Per me quelli sono tre modelli inarrivabili, dei geni assoluti che da soli riempivano la scena. Mi ha sempre colpito il cinismo divertente di Raimondo Vianello, mai maleducato, ma sempre ispirato da profonda cattiveria. L’ho conosciuto a una partita di calcio benefica a San Siro e quando andai a chiedergli di fare una foto assieme Raimondo mi scrutò dall’alto in basso... Quando vide che anch’io ero in maglietta e calzoncini mi disse con il suo ghigno inconfondibile: 'Ah, giocavi anche tu? Non ti avevo visto!'

Tra i grandi mostri del cinema italiano può fregiarsi di aver lavorato anche con Alberto Sordi, in Incontri proibiti.

Ho amato tanto il comico, straordinario, ma adoro il Sordi drammatico di Un borghese piccolo piccolo, lì mi commuove fino alle lacrime. L’agenzia di allora, era il 1998, mi aveva proibito di fare quello che sarebbe stato il suo 192° e ultimo film.

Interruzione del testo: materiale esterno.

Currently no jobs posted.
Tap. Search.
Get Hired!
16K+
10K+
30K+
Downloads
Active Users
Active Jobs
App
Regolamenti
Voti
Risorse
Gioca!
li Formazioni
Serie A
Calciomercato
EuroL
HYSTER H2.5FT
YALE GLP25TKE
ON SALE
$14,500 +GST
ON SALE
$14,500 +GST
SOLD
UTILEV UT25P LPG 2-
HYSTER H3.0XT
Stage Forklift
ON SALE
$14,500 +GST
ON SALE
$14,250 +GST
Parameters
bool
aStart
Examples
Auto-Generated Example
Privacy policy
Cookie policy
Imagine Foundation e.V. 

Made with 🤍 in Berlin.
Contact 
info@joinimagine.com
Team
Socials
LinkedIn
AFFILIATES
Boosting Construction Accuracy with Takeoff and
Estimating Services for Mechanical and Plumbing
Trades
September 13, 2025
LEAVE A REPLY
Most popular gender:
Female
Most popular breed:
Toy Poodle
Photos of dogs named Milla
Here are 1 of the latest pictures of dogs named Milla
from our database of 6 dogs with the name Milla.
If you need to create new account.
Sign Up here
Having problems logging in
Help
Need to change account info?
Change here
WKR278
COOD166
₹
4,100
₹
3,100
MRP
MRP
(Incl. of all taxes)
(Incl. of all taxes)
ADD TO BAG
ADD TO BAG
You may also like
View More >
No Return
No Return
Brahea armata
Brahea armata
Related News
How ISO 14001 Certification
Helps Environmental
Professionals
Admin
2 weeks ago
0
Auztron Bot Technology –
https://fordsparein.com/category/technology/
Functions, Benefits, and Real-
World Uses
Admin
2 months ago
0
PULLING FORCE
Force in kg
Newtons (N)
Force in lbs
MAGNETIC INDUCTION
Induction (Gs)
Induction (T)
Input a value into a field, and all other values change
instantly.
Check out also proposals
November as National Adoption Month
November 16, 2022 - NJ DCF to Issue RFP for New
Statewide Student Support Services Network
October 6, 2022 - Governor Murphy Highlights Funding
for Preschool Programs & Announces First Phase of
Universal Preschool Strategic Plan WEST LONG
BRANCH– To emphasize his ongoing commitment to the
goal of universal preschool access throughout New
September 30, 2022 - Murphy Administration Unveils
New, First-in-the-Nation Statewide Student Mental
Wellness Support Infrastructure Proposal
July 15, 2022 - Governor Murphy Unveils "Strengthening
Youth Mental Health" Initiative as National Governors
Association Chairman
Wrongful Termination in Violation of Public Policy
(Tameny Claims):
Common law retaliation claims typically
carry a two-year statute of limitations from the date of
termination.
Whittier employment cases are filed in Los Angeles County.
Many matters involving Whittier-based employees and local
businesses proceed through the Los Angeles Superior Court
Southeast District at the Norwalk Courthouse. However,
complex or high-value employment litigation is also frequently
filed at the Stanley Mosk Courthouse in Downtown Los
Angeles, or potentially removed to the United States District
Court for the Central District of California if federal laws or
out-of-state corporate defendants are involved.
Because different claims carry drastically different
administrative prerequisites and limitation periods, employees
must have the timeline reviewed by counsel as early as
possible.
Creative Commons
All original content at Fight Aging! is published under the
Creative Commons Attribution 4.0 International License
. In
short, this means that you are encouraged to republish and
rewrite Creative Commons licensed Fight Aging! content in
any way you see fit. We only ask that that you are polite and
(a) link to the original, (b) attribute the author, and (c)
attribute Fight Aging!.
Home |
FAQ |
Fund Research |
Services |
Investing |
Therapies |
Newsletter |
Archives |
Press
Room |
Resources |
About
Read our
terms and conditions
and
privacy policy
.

Ma io a una settimana di riprese al fianco del maestro Albertone non c’avrei rinunciato per nulla al mondo, e lo feci. Il film non era un granché, ma il backstage è stato come viaggiare dentro la storia del cinema. Ho provato le battute nella sua roulotte, con il suo storico sceneggiatore Rodolfo Sonego che si aggirava tra di noi. Pranzavamo assieme, Sordi mangiava beato in vestaglia rossa... Ho il ricordo di un uomo raro nella sua capacità di ascolto e dotato di una memoria invidiabile che ha mantenuto fino alla fine.

Quella memoria che adesso abbiamo affidato a questi piccoli apparecchi da cui comunichiamo...

Nel mio cellulare ho installato una app che mi dà la statistica di quante volte alla settimana l’uso per consultarlo: siamo a quota 400. La memoria vera si basa sulla lettura e io sono raccapricciato dal fatto che non vedo più uno che legga un giornale o un libro in treno o in metropolitana. Anche a teatro si mettono a guardare il cellulare al buio, ma lì è una responsabilità dell’attore che deve sapere accendere l’interesse dello spettatore e fargli spegnere quella scatoletta che spesso ci rapisce dalla riflessione e dalla capacità di sognare ad occhi aperti.

«Meglio fare il giornalista che lavorare» diceva Indro Montanelli, nel suo caso meglio fare l’attore...

Continuo a fare conferenze, ieri ero con il francescano fra’ Marcello Longhi e abbiamo disquisito di Parole, opere, opinioni. Non ho mai interrotto i miei corsi di formazione nelle aziende e lo faccio con lo spirito dell’anarcocapitalista che potrebbe vivere di bitcoin. Il mio credo: mai cadere nella sindrome dell’accumulo compulsivo di denaro, ma cercare di possederne quanto basta per vivere nella libertà di scegliere. Nel mio caso essere libero di realizzare progetti solidali come 'Vida a Pititinga' l’Associazione che da anni in Brasilie portiamo avanti con mia moglie Edna. E poi, libero di recitare, di scrivere libri, di fare Radio 24 o la televisione...

A proposito di tv, il phisique du rôle e la competenza calcistica ne farebbero il degno erede del Vianello conduttore di un nuovo Pressing.

Con Piccinini e Brandi ho fatto la trasmissione figlia di Pressing, Controcampo e mi sono reso conto che davvero il calcio è una religione, e se disgraziatamente ti bollano come “eretico”, ti vengono a prendere sotto casa. Vianello anche in quel tipo di conduzione si era espresso da fuoriclasse, da numero '10', io sono come Oriali – scusa Lele - , la mia è una vita da mediano.